> [JOB]: Pull each line holding "protected" out of the entries below.

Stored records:
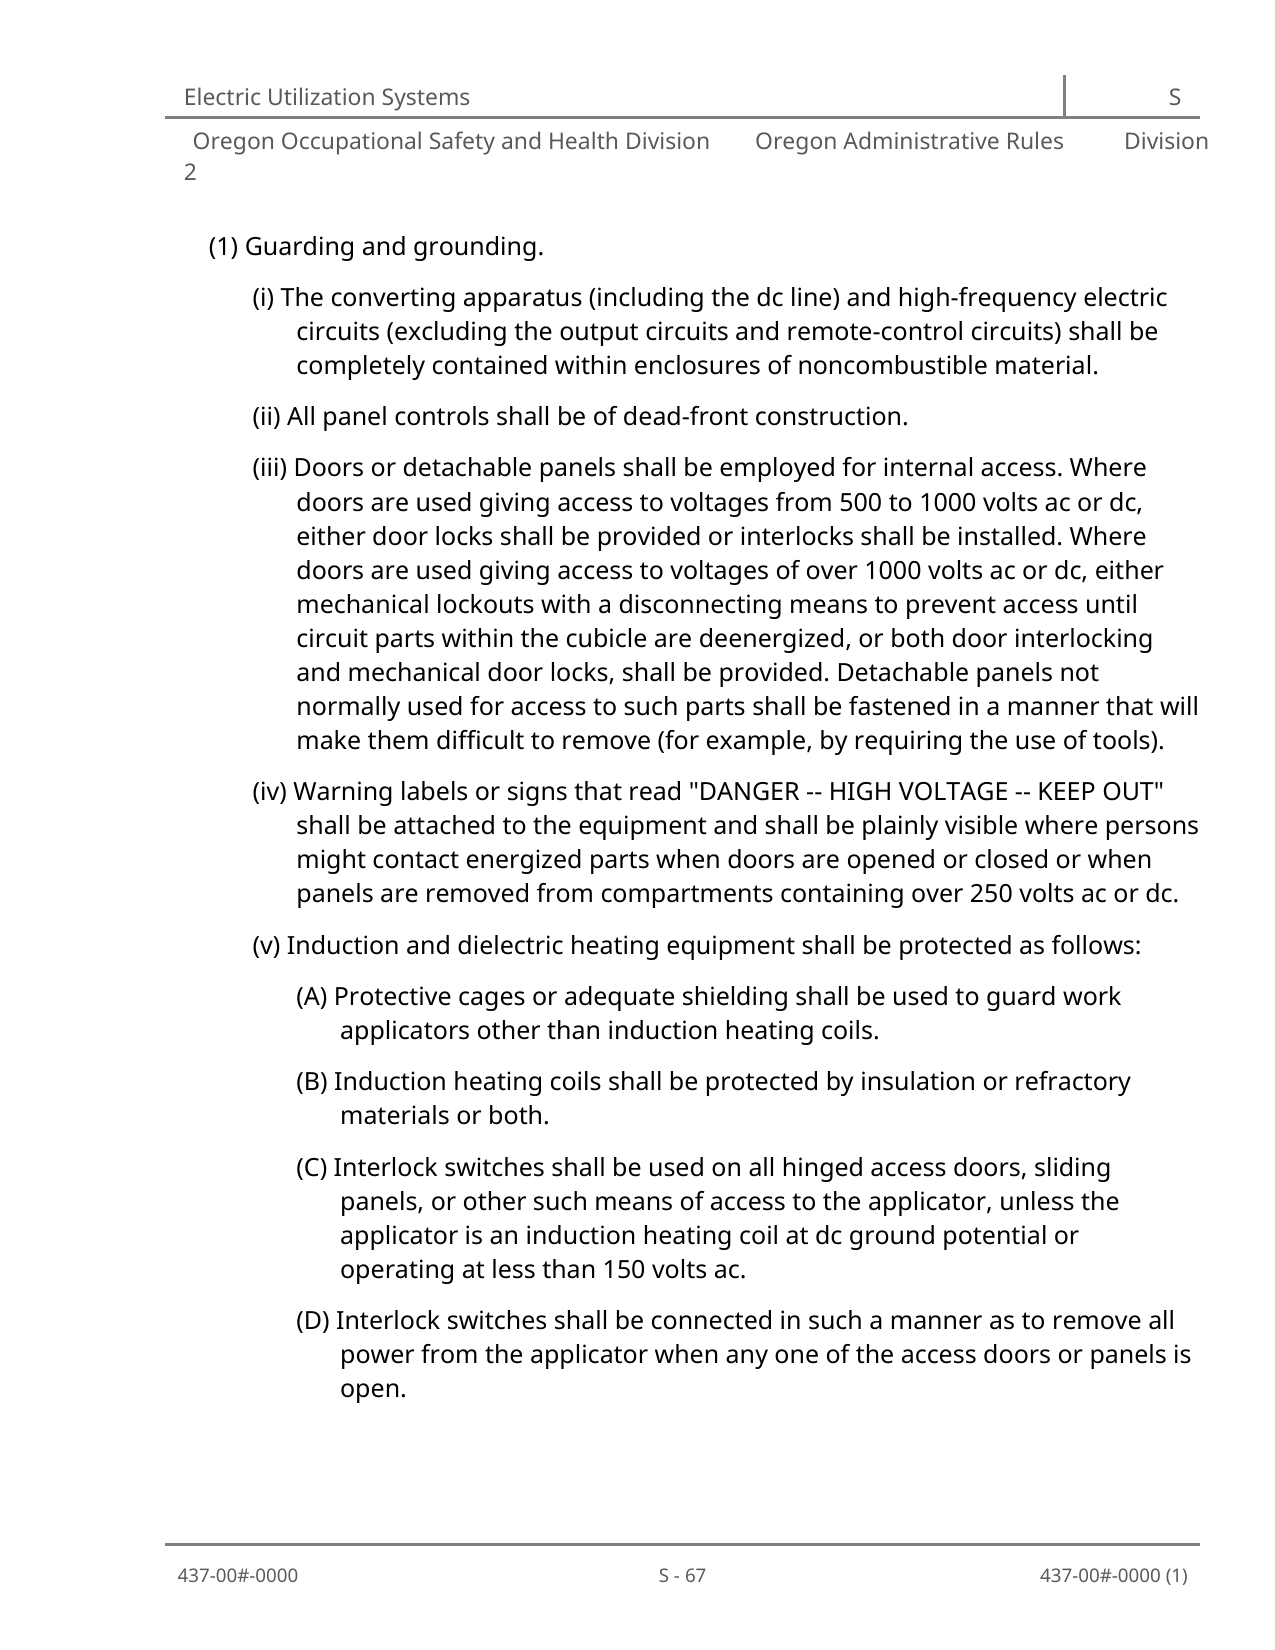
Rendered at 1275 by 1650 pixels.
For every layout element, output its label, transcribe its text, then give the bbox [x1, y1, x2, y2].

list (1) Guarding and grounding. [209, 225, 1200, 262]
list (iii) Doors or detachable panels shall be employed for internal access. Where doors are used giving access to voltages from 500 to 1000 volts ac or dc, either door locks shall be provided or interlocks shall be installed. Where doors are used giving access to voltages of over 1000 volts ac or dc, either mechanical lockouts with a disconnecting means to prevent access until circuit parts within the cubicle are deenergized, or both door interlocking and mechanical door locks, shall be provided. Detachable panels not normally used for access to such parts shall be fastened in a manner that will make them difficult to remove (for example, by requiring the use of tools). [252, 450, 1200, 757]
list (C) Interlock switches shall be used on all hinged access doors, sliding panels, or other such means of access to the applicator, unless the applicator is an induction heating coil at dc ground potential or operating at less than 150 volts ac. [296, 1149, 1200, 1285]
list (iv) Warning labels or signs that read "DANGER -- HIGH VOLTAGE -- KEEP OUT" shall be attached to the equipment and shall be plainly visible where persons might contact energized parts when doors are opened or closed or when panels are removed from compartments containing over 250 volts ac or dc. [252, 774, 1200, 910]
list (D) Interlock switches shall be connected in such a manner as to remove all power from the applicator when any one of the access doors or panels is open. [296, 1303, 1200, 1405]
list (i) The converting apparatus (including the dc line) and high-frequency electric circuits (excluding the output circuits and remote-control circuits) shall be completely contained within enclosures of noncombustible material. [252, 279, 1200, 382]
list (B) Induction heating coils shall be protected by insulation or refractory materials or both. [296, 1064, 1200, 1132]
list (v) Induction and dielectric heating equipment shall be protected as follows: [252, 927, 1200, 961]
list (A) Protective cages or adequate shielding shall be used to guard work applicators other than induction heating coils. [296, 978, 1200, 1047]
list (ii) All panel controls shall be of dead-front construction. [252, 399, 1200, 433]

> [TASK SOLUTION]:
list (B) Induction heating coils shall be protected by insulation or refractory materials or both. [296, 1064, 1200, 1132]
list (v) Induction and dielectric heating equipment shall be protected as follows: [252, 927, 1200, 961]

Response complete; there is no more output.